-- Task to carry out --
Copy out the passage on Hezbollah's tunnels below word for word, from its first sentence to its last.

-- Text block --
These ideological non-governmental actors have sought to undermine states’ legitimacy in the Middle East for years. They have succeeded in making it impossible for states to obstruct their expanding destructive activities. We see this in Lebanon and, to an extent, Israel, where racially motivated religious extremist groups have mushroomed organically, creating visible fractures in Israeli society. "Non-state sovereignty" has become a real issue in the region, and “tunnel behavior” has become its latest manifestation.
All of this sets the stage for revisiting the three Lebanese dimensions of Hezbollah's decision to exhibit its tunnels, regardless of their actual size or number. The video should not come as a surprise. Indeed, tunnels have been part and parcel of the party's strategy for decades. It is also a reflection of the unilaterality of Hezbollah's actions and how the party has transformed, due to accumulated breaches, into the de facto ruler of the country. Hezbollah does not need to hide anymore. In fact, it is now the one who provides cover and support to complicit Lebanese factions and forces. Tunnels of this magnitude, which are possibly located in several regions of the country, provide glaring evidence of this occupying force’s capacity to expand its influence in a variety of regions, possibly beyond the south, as a result of nation authorities’ collapse, the complicity of some state elements, the sycophancy and opportunism of certain political forces, and the complacency of others who have prioritized personal gains over the course of decades.

-- Given information --
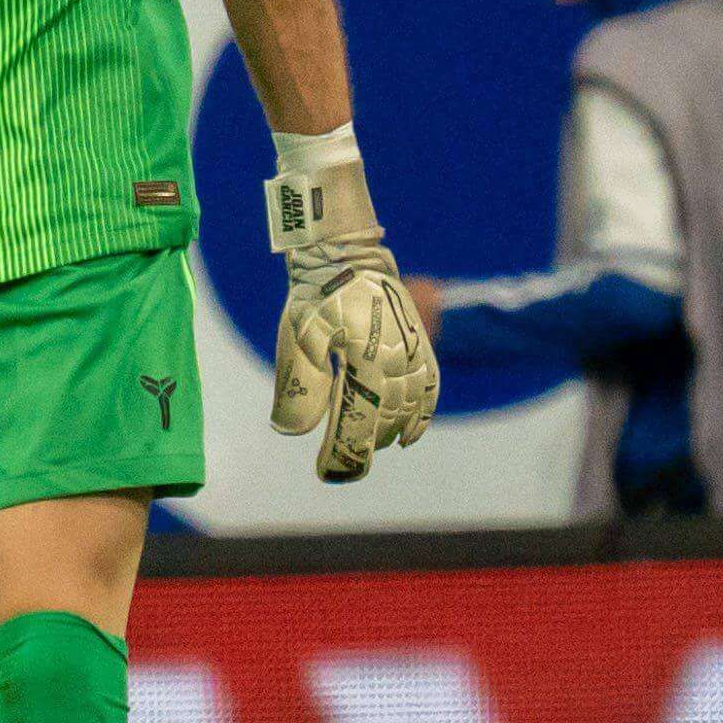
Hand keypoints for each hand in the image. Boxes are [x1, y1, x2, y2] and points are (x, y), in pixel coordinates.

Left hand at [266, 158, 439, 480]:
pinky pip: (430, 384)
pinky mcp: (419, 340)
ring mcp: (414, 349)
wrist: (344, 249)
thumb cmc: (315, 291)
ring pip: (410, 406)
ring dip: (391, 433)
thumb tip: (292, 432)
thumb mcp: (296, 336)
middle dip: (360, 448)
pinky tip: (410, 432)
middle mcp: (398, 358)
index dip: (342, 455)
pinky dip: (423, 411)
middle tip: (338, 468)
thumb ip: (298, 386)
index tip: (326, 473)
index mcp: (366, 359)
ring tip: (371, 449)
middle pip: (384, 420)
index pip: (357, 423)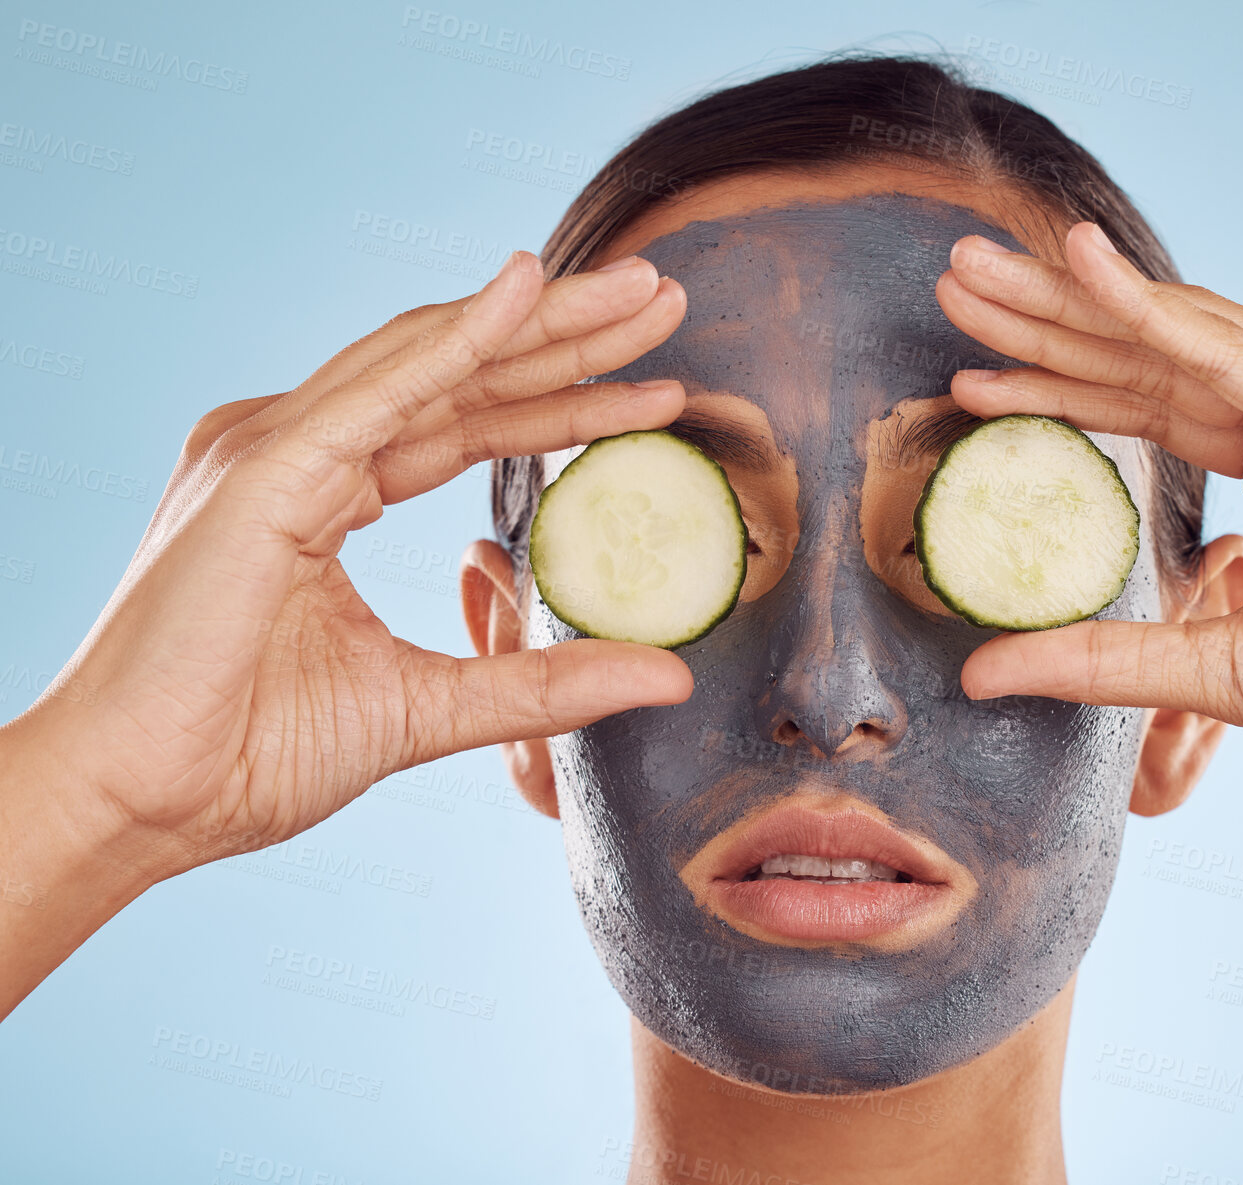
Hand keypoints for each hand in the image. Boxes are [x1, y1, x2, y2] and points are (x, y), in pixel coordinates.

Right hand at [10, 250, 692, 881]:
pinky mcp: (261, 470)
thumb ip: (543, 683)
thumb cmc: (246, 756)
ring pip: (433, 361)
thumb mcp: (431, 708)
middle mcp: (297, 449)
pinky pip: (379, 390)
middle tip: (667, 297)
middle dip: (571, 336)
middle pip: (461, 375)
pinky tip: (529, 290)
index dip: (564, 400)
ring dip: (543, 320)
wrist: (138, 804)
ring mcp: (274, 449)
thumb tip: (669, 676)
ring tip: (642, 289)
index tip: (660, 391)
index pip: (467, 425)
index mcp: (322, 490)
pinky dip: (457, 338)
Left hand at [936, 223, 1242, 818]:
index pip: (1158, 405)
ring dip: (1077, 300)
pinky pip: (1235, 359)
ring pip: (1183, 336)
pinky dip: (1155, 313)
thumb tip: (985, 668)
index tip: (974, 376)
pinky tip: (1084, 268)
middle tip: (957, 280)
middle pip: (1157, 355)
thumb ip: (1104, 657)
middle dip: (1050, 320)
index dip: (1063, 385)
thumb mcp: (1220, 667)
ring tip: (980, 268)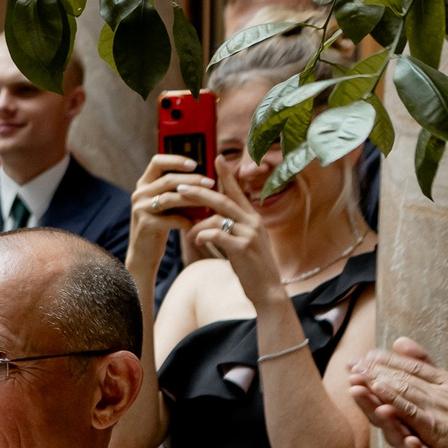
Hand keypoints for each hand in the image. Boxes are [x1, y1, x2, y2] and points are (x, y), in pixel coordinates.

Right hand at [128, 152, 215, 259]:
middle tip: (211, 182)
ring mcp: (141, 209)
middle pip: (168, 179)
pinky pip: (172, 218)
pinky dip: (188, 220)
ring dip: (193, 199)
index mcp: (144, 184)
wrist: (144, 253)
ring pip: (170, 198)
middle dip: (192, 180)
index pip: (157, 162)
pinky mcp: (146, 224)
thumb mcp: (168, 204)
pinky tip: (199, 223)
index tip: (195, 164)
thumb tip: (206, 178)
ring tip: (210, 202)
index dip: (176, 160)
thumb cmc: (162, 225)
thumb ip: (179, 190)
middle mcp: (139, 194)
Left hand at [185, 159, 287, 307]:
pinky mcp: (242, 248)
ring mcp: (249, 234)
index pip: (237, 191)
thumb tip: (212, 219)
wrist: (267, 290)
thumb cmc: (251, 267)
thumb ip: (232, 228)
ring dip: (197, 225)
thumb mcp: (244, 242)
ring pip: (216, 218)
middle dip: (199, 192)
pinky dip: (202, 236)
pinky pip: (216, 234)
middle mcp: (253, 221)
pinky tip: (197, 242)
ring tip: (188, 234)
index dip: (227, 174)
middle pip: (222, 200)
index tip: (217, 157)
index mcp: (253, 218)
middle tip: (180, 187)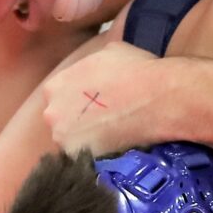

-- Exercise response --
These ideological non-governmental actors have sought to undermine states’ legitimacy in the Middle East for years. They have succeeded in making it impossible for states to obstruct their expanding destructive activities. We see this in Lebanon and, to an extent, Israel, where racially motivated religious extremist groups have mushroomed organically, creating visible fractures in Israeli society. "Non-state sovereignty" has become a real issue in the region, and “tunnel behavior” has become its latest manifestation.
All of this sets the stage for revisiting the three Lebanese dimensions of Hezbollah's decision to exhibit its tunnels, regardless of their actual size or number. The video should not come as a surprise. Indeed, tunnels have been part and parcel of the party's strategy for decades. It is also a reflection of the unilaterality of Hezbollah's actions and how the party has transformed, due to accumulated breaches, into the de facto ruler of the country. Hezbollah does not need to hide anymore. In fact, it is now the one who provides cover and support to complicit Lebanese factions and forces. Tunnels of this magnitude, which are possibly located in several regions of the country, provide glaring evidence of this occupying force’s capacity to expand its influence in a variety of regions, possibly beyond the south, as a result of nation authorities’ collapse, the complicity of some state elements, the sycophancy and opportunism of certain political forces, and the complacency of others who have prioritized personal gains over the course of decades.